Lo estupendo para Ayuso es que no tiene ni que esforzarse. Haga lo que haga, al morador de la Moncloa se le suben a la cabeza todos los soponcios

La talla de un político se mide por el grado de hostilidad que levanta en sus adversarios. Es una regla universal de ese triste oficio. Y da a los ciudadanos el único espectáculo divertido, en un teatro que oscila siempre –sobre telón gris– entre lo sórdido y lo aburrido. Ya sé que ver a un político darse de cabezazos contra el muro es un triste consuelo. Pero a mí, que ya no aspiro a grandes cosas, sentarme a contemplar las rabietas del doctor Sánchez cada vez que la imagen de Isabel Díaz Ayuso le arruina el día, se me hace, lo confieso, sumamente placentero. Y bastante más que placentero, me imagino que se le hará a una presidenta de comunidad autónoma, cuya sola presencia sume al omnipotente presidente del Gobierno en unas alferecías tan vistosas.

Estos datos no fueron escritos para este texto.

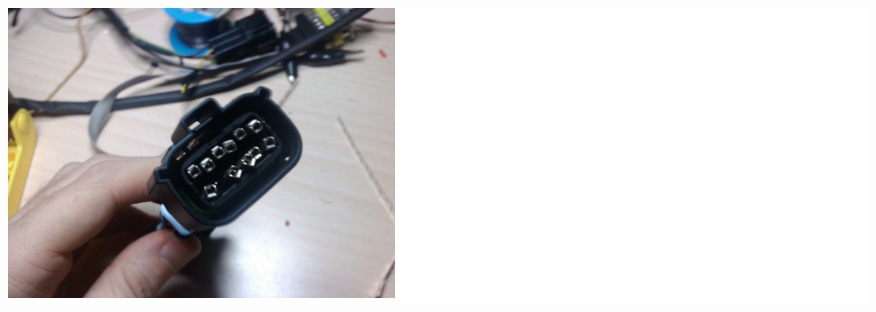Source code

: <img style="display:inline" src="/images/Part13/5.jpg" width="45%" alt="Contingut: Procés de muntatge del cablejat. Source: Momex.cat" title="Procés muntatge">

Lo estupendo para Ayuso es que no tiene ni que esforzarse. Haga lo que haga, al morador de la Moncloa se le suben a la cabeza todos los soponcios. Y digo yo que, con el ejército de asesores estéticos, cosméticos y publicitarios que el señor doctor se hace pagar por el contribuyente, alguien le habrá ya explicado la pifia de manual en la que viene cayendo con infantil pertinacia. Que la máxima autoridad ejecutiva del Estado no tenga nada mejor que hacer que pillarse berrinches de repetición contra una autoridad regional, hace de la autoridad regional una alternativa de Estado. Y de la autoridad de Estado poco más que un concejal de pueblo. Será que le gusta eso, digo yo: los gustos del Doctor Sánchez son verdaderamente estrafalarios. Pero estoy segurísimo de que Díaz Ayuso se lo agradece en lo más hondo de su corazón. Y, sobre todo, en lo más eficaz de sus neuronas políticas.

Lo último ha sido descacharrante. A la presidenta madrileña le da título de «estudiante ilustre» la Universidad en la cual estudió. Lo cual es casi formular un pleonasmo: ¿a ver cuántos estudiantes de la Complutense han llegado a ese grado institucional y, además, tan jóvenes? De momento y sin tirar de archivo, no me sale ninguno. Declaración inmediata de guerra. Y el doctor manda, para linchar a la «asesina» –de verdad, no lo invento, la llamaban los linchadores «asesina»–, a las barras bravas de sus asalariados podemitas en el Gobierno. Que hacen un ridículo inconmensurable. Precioso todo.

Y más precioso aún fue que el gran coro sanchista entonase su elegíaco sollozo por el «desprestigio» causado a la institución universitaria. Con lo que, gracias a Ayuso, Sánchez, nuevamente, se desbarata la crisma contra un muro que él mismo se había puesto por delante. ¿Recuerda el presidente que a su señora alguien –alguien– la ha puesto a dirigir una cátedra en la Complutense? ¿Que no es para tanto? Puede. Pero es que la tal cónyuge jamás ha ganado una oposición de catedrática. ¿Que eso son tiquismisquis? Puede. Pero es que la señora del presidente ni siquiera es, como él, doctora cum fraude. ¿Que no hay por qué pararse en esos mezquinos matices? Tal vez. Pero es que la señora Gómez no es tampoco licenciada en nada. ¿Existe un caso más bruto de «desprestigio» para la Universidad que el de una directora de cátedra que no posee ninguna licenciatura? A lo mejor existe, no sé. Habrá que investigarlo.

Y, mientras tanto, la carcajada de Isabel Díaz Ayuso debe de estar resonando en Pernambuco. ¡Muchas gracias, Doctor Sánchez!